You accuse me of quibbling about the exact number of years it took to reach the 1965 decision, saying it doesn’t matter and that nothing would have changed. Au contraire! It is imperative that people understand that these negotiations were not wrapped up smoothly and expeditiously, but were mired in dissension from the beginning, that they occurred in a fitful and desultory fashion, and punctuated by a civil war which was itself a direct consequence of Japan’s failed colonial project. Whilst there were two sides, one held all the cards and was determined, myopically, to do everything in its power to pay out pennies on the pound. As partisan as your first link was, I encourage anybody interested in the truth to interrogate it closely. They’ll see that Japanese perfidy and penny pinching pettiness literally oozes from this document. Contrary to what the writers intend, the only conclusion a reasonable person could take from this potted history of negotiations is that bad faith arguments lead to bad agreements. The 1965 agreement was doomed from the moment it was signed, and only the Japanese think otherwise.

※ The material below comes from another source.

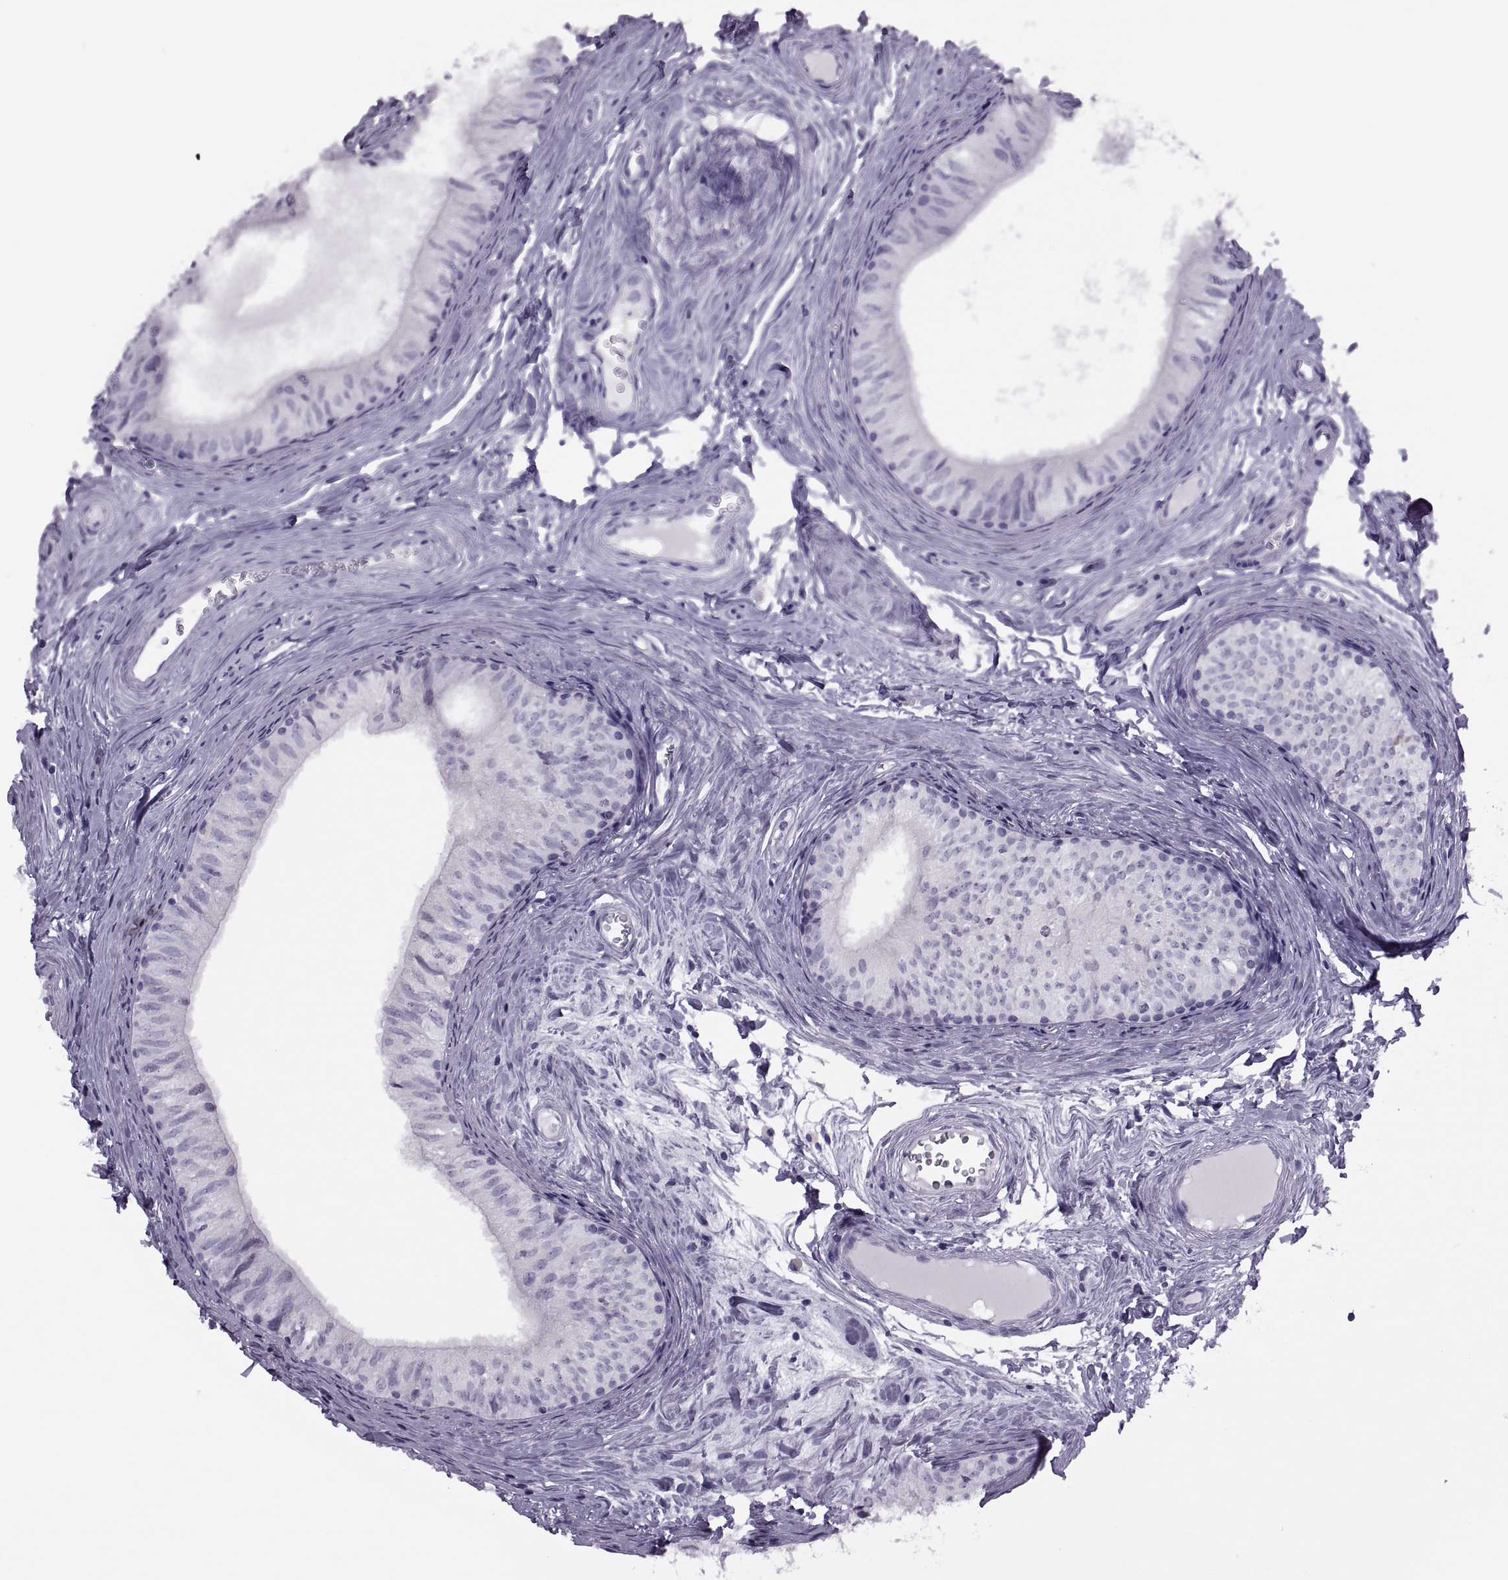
{"staining": {"intensity": "negative", "quantity": "none", "location": "none"}, "tissue": "epididymis", "cell_type": "Glandular cells", "image_type": "normal", "snomed": [{"axis": "morphology", "description": "Normal tissue, NOS"}, {"axis": "topography", "description": "Epididymis"}], "caption": "Immunohistochemistry image of normal epididymis stained for a protein (brown), which reveals no staining in glandular cells.", "gene": "FAM24A", "patient": {"sex": "male", "age": 52}}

"SF treaty was signed by all the plenipotentiaries already on Sep 08 1951 for effective 1952 April 28."
In order to minimise any possible future reparations liabilities, the Japanese made strong representations against Korea’s inclusion as a participant in the SF negotiations. Japan’s ‘victory' in having Korea excluded was instrumental in facillitating the bargain basement travesty of a treaty finalised in 1965 with Japan's collaborator friend president at the time.